This repository contains various projects that explore classical Natural Language Processing (NLP) methods. Each project demonstrates different aspects of traditional NLP techniques and their applications. The projects included are Naive Bayes Sentiment Analysis, Logistic Regression Sentiment Analysis, Structured Perceptron for POS Tagging, and Distributional Semantics and Word Embeddings.

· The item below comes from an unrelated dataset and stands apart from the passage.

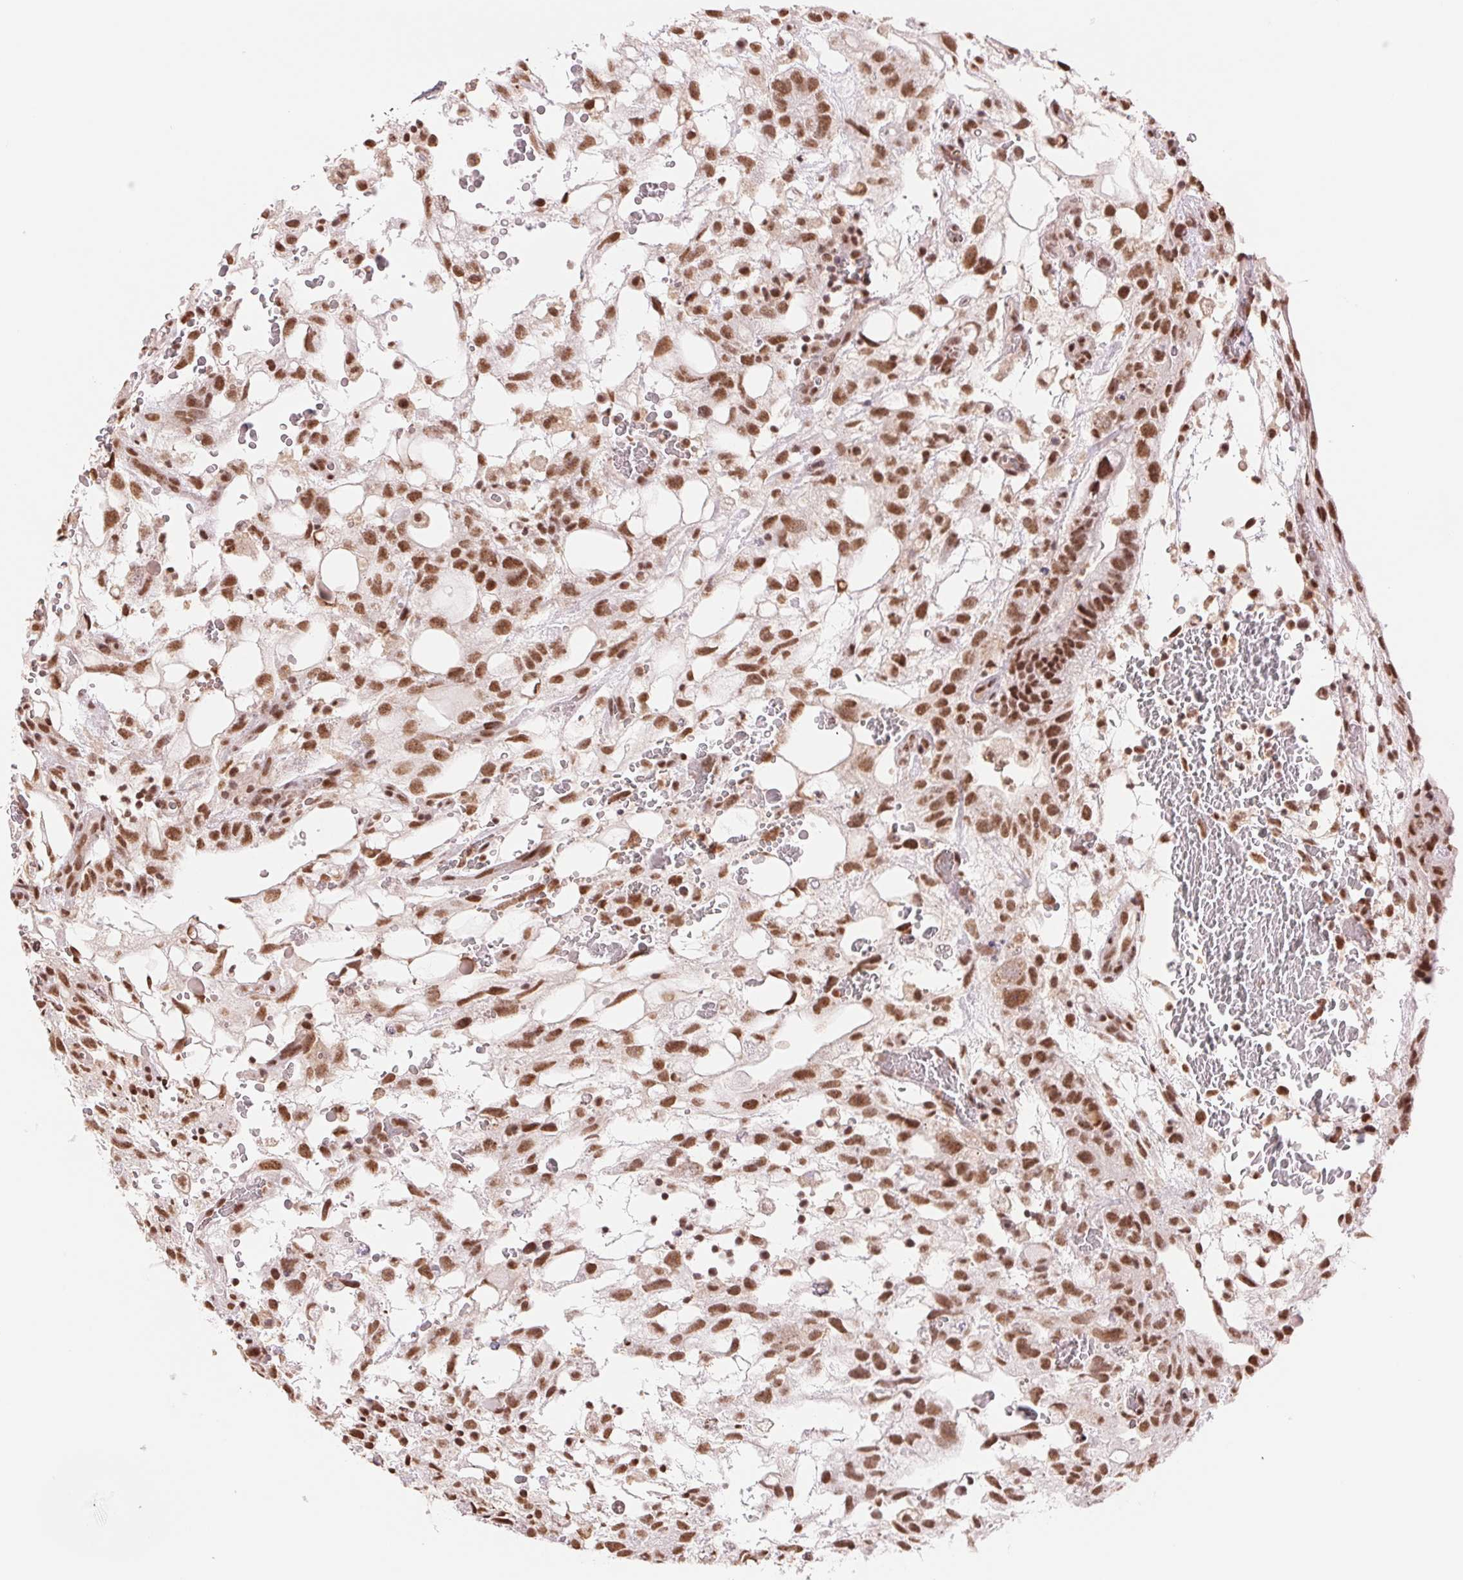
{"staining": {"intensity": "strong", "quantity": ">75%", "location": "nuclear"}, "tissue": "testis cancer", "cell_type": "Tumor cells", "image_type": "cancer", "snomed": [{"axis": "morphology", "description": "Normal tissue, NOS"}, {"axis": "morphology", "description": "Carcinoma, Embryonal, NOS"}, {"axis": "topography", "description": "Testis"}], "caption": "Immunohistochemistry photomicrograph of embryonal carcinoma (testis) stained for a protein (brown), which shows high levels of strong nuclear staining in approximately >75% of tumor cells.", "gene": "SREK1", "patient": {"sex": "male", "age": 32}}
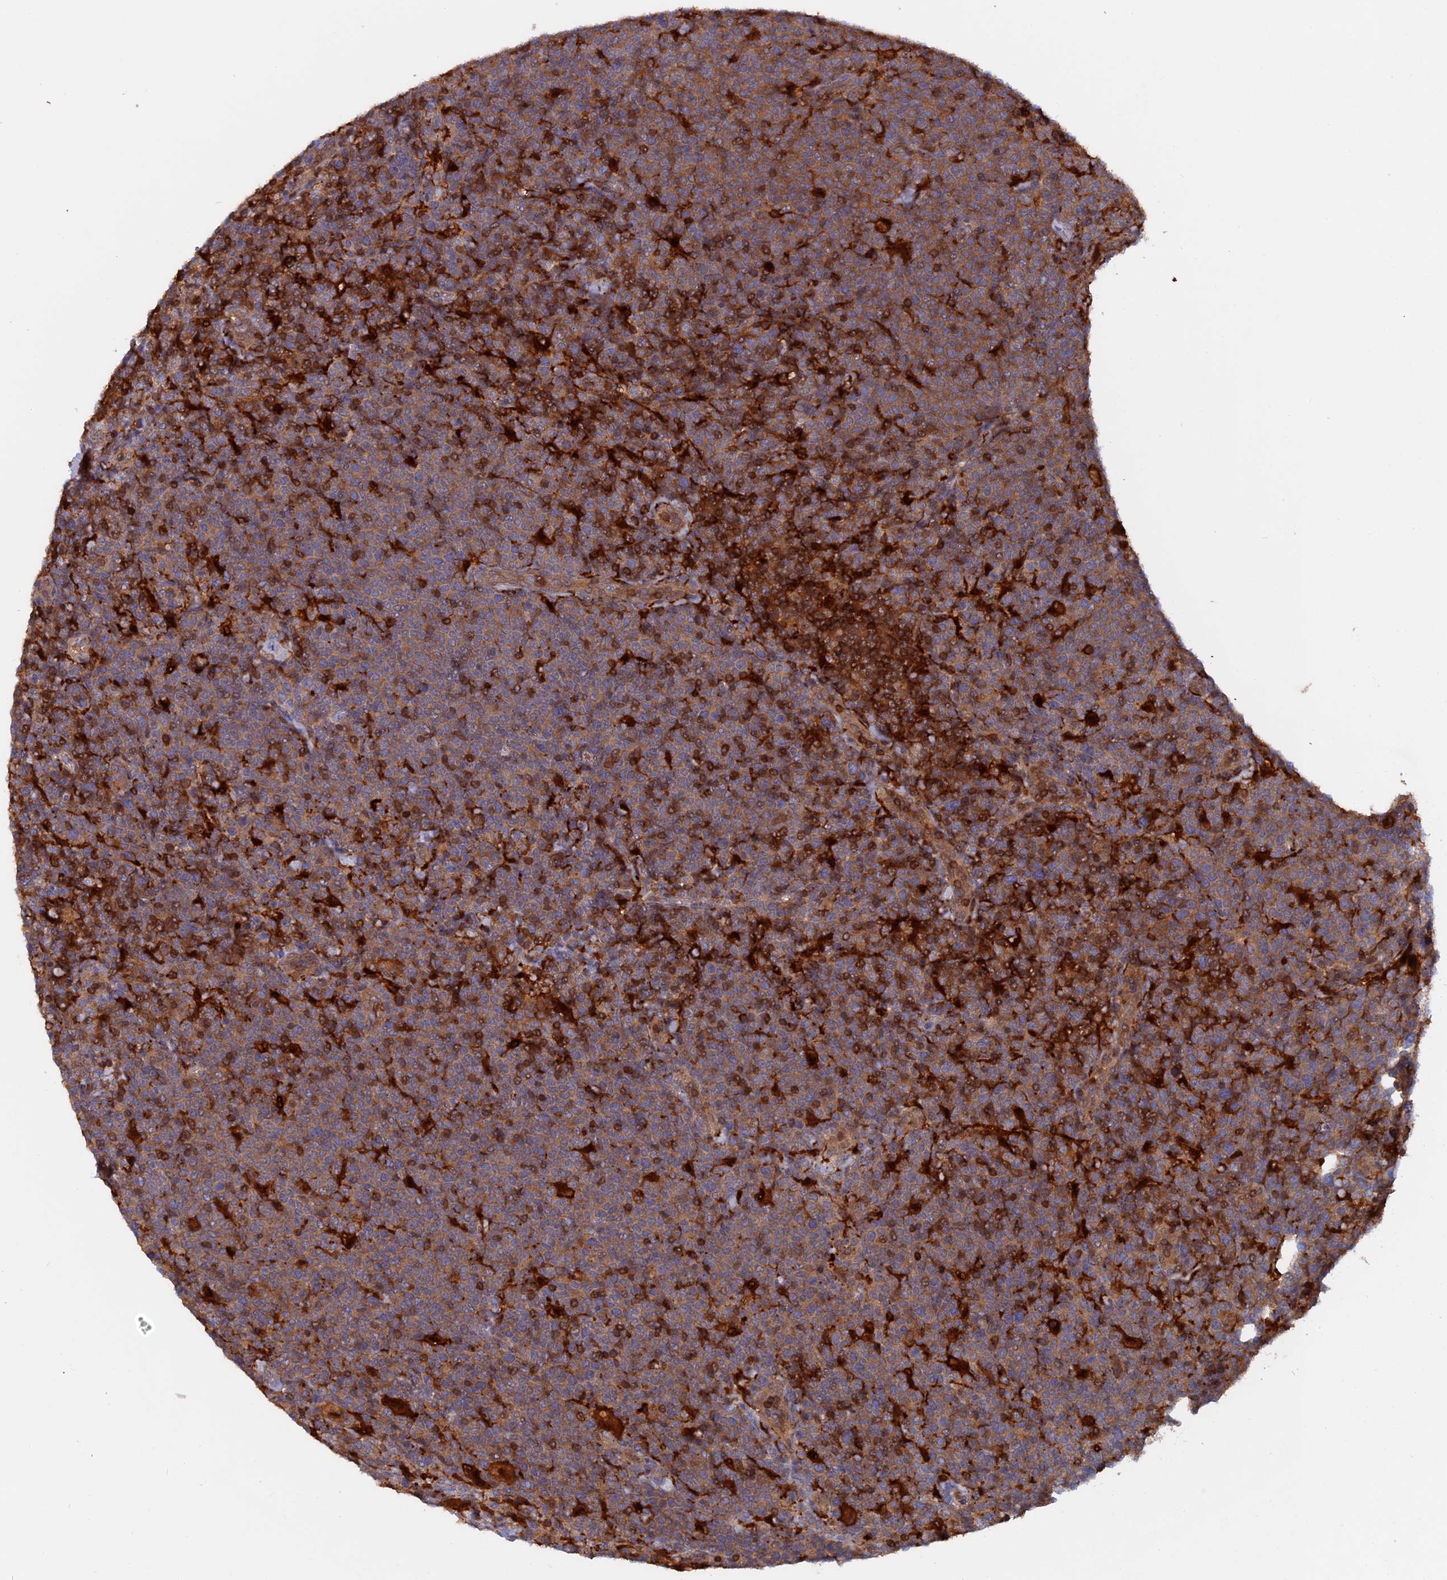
{"staining": {"intensity": "moderate", "quantity": "25%-75%", "location": "cytoplasmic/membranous,nuclear"}, "tissue": "lymphoma", "cell_type": "Tumor cells", "image_type": "cancer", "snomed": [{"axis": "morphology", "description": "Malignant lymphoma, non-Hodgkin's type, High grade"}, {"axis": "topography", "description": "Lymph node"}], "caption": "The micrograph shows staining of lymphoma, revealing moderate cytoplasmic/membranous and nuclear protein positivity (brown color) within tumor cells.", "gene": "BLVRA", "patient": {"sex": "male", "age": 61}}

Description: This project implements a Naive Bayes classifier for sentiment analysis on movie reviews. The goal is to classify movie reviews as either positive or negative based on their content.
Features:
- Data preparation and tokenization
- Naive Bayes classifier implementation
- Model training and evaluation
Description: This project implements a logistic regression classifier for sentiment analysis on movie reviews. The aim is to classify movie reviews as either positive or negative by leveraging various features and optimizing the classifier's performance through hyperparameter tuning.
Features:
- Data preparation and feature extraction
- Logistic regression classifier implementation
- Model training, evaluation, and hyperparameter tuning
Description: This project implements a structured perceptron to perform part-of-speech (POS) tagging. The goal is to accurately tag words in sentences with their corresponding parts of speech using a structured learning approach.
Features:
- Data preparation and dictionary creation
- Structured perceptron implementation with Viterbi algorithm
- Model training and evaluation
Description: This project explores the creation and application of distributional semantic word vectors. The goal is to develop semantic representations of words from a corpus and utilize these representations in various computational lexical semantic tasks, such as synonym detection and analogy resolution.
Features:
- Co-occurrence matrix computation and PPMI transformation
- Dimensionality reduction using SVD
- Similarity computation and synonym detection
- Solving SAT analogy questions using word vectors